Despite the fact that it was only one book, I am so pleased that I was finally able to add White Teeth to my read shelf. It’s a real chunk of a book, so there’s a lot I could cover in this review, but I’m going to try and keep it as brief as I possibly can for you.
I feel like the first thing I have to address is the length… it’s long. However, it doesn’t feel super long. Since we’re following 3 different generations, we’re always hearing from someone new and seeing our characters in different situations, so it never felt like it was dragging – does that make sense? I’d recommend reading a chapter by chapter summary when you’re finished – to make sure you actually remember the first few chapters, so much has happened by the time you get there!

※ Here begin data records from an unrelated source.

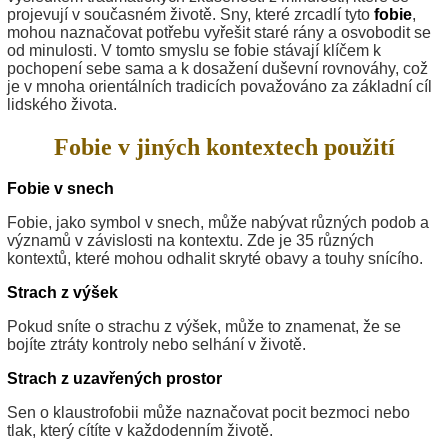
projevují v současném životě. Sny, které zrcadlí tyto
fobie
,
mohou naznačovat potřebu vyřešit staré rány a osvobodit se
od minulosti. V tomto smyslu se fobie stávají klíčem k
pochopení sebe sama a k dosažení duševní rovnováhy, což
je v mnoha orientálních tradicích považováno za základní cíl
lidského života.
Fobie v jiných kontextech použití
Fobie v snech
Fobie, jako symbol v snech, může nabývat různých podob a
významů v závislosti na kontextu. Zde je 35 různých
kontextů, které mohou odhalit skryté obavy a touhy snícího.
Strach z výšek
Pokud sníte o strachu z výšek, může to znamenat, že se
bojíte ztráty kontroly nebo selhání v životě.
Strach z uzavřených prostor
Sen o klaustrofobii může naznačovat pocit bezmoci nebo
tlak, který cítíte v každodenním životě.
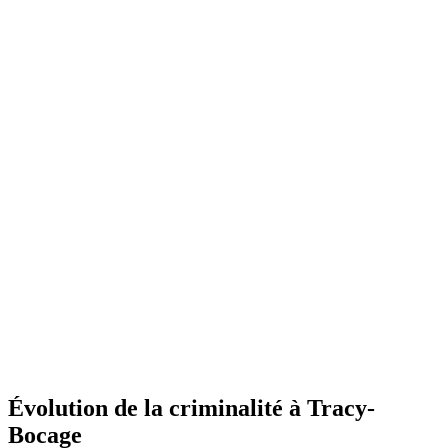
Évolution de la criminalité à Tracy-
Bocage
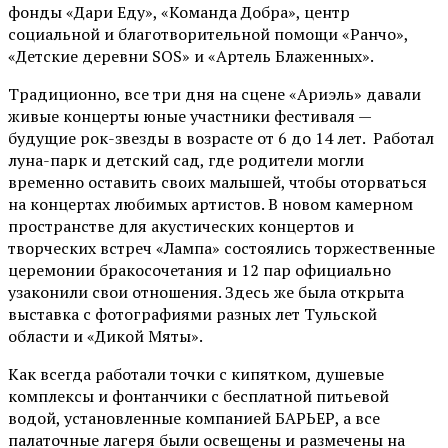
фонды «Дари Еду», «Команда Добра», центр
социальной и благотворительной помощи «Ранчо»,
«Детские деревни SOS» и «Артель Блаженных».
Традиционно, все три дня на сцене
«Ариэль»
давали
живые концерты юные участники фестиваля —
будущие рок-звезды в возрасте от 6 до 14 лет. Работал
луна-парк и детский сад, где родители могли
временно оставить своих малышей, чтобы оторваться
на концертах любимых артистов. В новом камерном
пространстве для акустических концертов и
творческих встреч «Лампа» состоялись торжественные
церемонии бракосочетания и 12 пар официально
узаконили свои отношения. Здесь же была открыта
выставка с фотографиями разных лет Тульской
области и «Дикой Мяты».
Как всегда работали точки с кипятком, душевые
комплексы и фонтанчики с бесплатной питьевой
водой, установленные компанией БАРЬЕР, а все
палаточные лагеря были освещены и размечены на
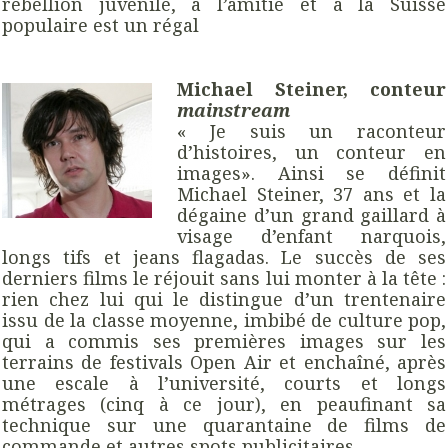
rébellion juvénile, à l’amitié et à la Suisse
populaire est un régal
Michael Steiner, conteur
mainstream
« Je suis un raconteur
d’histoires, un conteur en
images». Ainsi se définit
Michael Steiner, 37 ans et la
dégaine d’un grand gaillard à
visage d’enfant narquois,
longs tifs et jeans flagadas. Le succès de ses
derniers films le réjouit sans lui monter à la tête :
rien chez lui qui le distingue d’un trentenaire
issu de la classe moyenne, imbibé de culture pop,
qui a commis ses premières images sur les
terrains de festivals Open Air et enchaîné, après
une escale à l’université, courts et longs
métrages (cinq à ce jour), en peaufinant sa
technique sur une quarantaine de films de
commande et autres spots publicitaires.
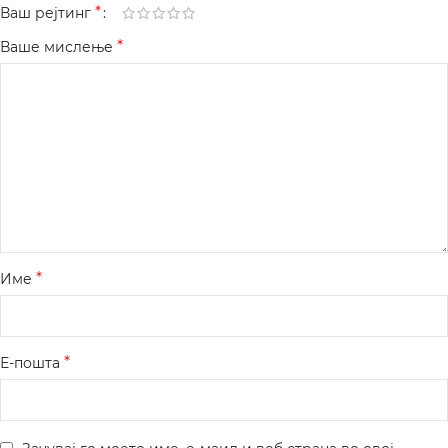
*
Ваш рејтинг
*
Ваше мислење
*
Име
*
Е-пошта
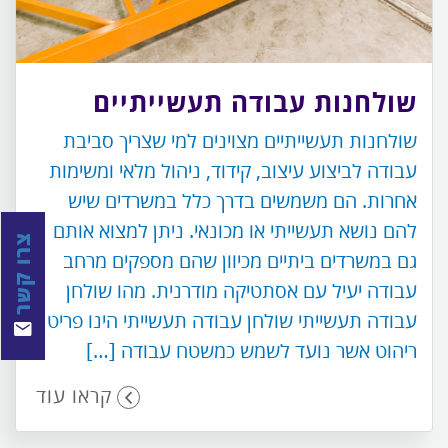
שולחנות עבודה תעשייתיים
שולחנות תעשייתיים מצוינים למי שצריך סביבת
עבודה לביצוע עיצוב, קידוד, ניהול מלאי ומשימות
אחרות. הם משמשים בדרך כלל במשרדים שיש
להם נושא תעשייתי או מכונאי. ניתן למצוא אותם
צרו קשר
גם במשרדים ביתיים מכיוון שהם מספקים מרחב
עבודה יעיל עם אסתטיקה מודרנית. מהו שולחן
עבודה תעשייתי שולחן עבודה תעשייתי הינו פריט
ריהוט אשר נועד לשמש כמשטח עבודה […]
קראו עוד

I kind of touched on this in the previous point, but it’s a very complex novel (to say the very least). Not only in its intent, but also in its detailed use of symbolism and metaphor – even the title can be interpreted so many different ways, but I won’t get into that here. I feel like I could really easily write a dissertation on this use of symbolism in this novel if I really wanted to. As an English student, you can imagine how much I enjoyed dissecting this as I read.
The area that really let it down for me was the exorbitant amount of swearing in this novel. I’ll grant you, sometimes it was used to build character (which I understand), but often it just felt excessive. It broke up the sense of sentences and left a really bad taste in my mouth, meaning I didn’t get to enjoy the subtleties of the narrative nearly as much. It might not be a deal breaker for everyone, but it’s something to consider – it’s a long book if you’re sensitive to it, it starts to ride on you after a while.
However, let’s go back to the positives for a moment, other than the swearing, the characters were treated really well, with most of the characters progressing through a strong character arc. Despite the third person narrative, you can really feel the characters in the sections where they’re the main protagonist – it was really quite impressive.
Speaking of the narrator, I did find that this narration possessed a really nice balance between moving along with the plot and showing some of Smith’s trademark satirical, cynical humor. I really enjoyed the occasional laugh in this story, I think that was another huge influence on the pages passing so quickly.
Overall, I gave this novel 3/5 stars – it was good, it was interesting, it was very readable. However, it’s not going to be my new favourite book by any means. In fact, the excessive swearing lost it a lot of brownie points in my eyes, that just couldn’t be made up for by clever symbolism. I don’t like reading a book that makes me feel icky, and this one did on a lot of occasions.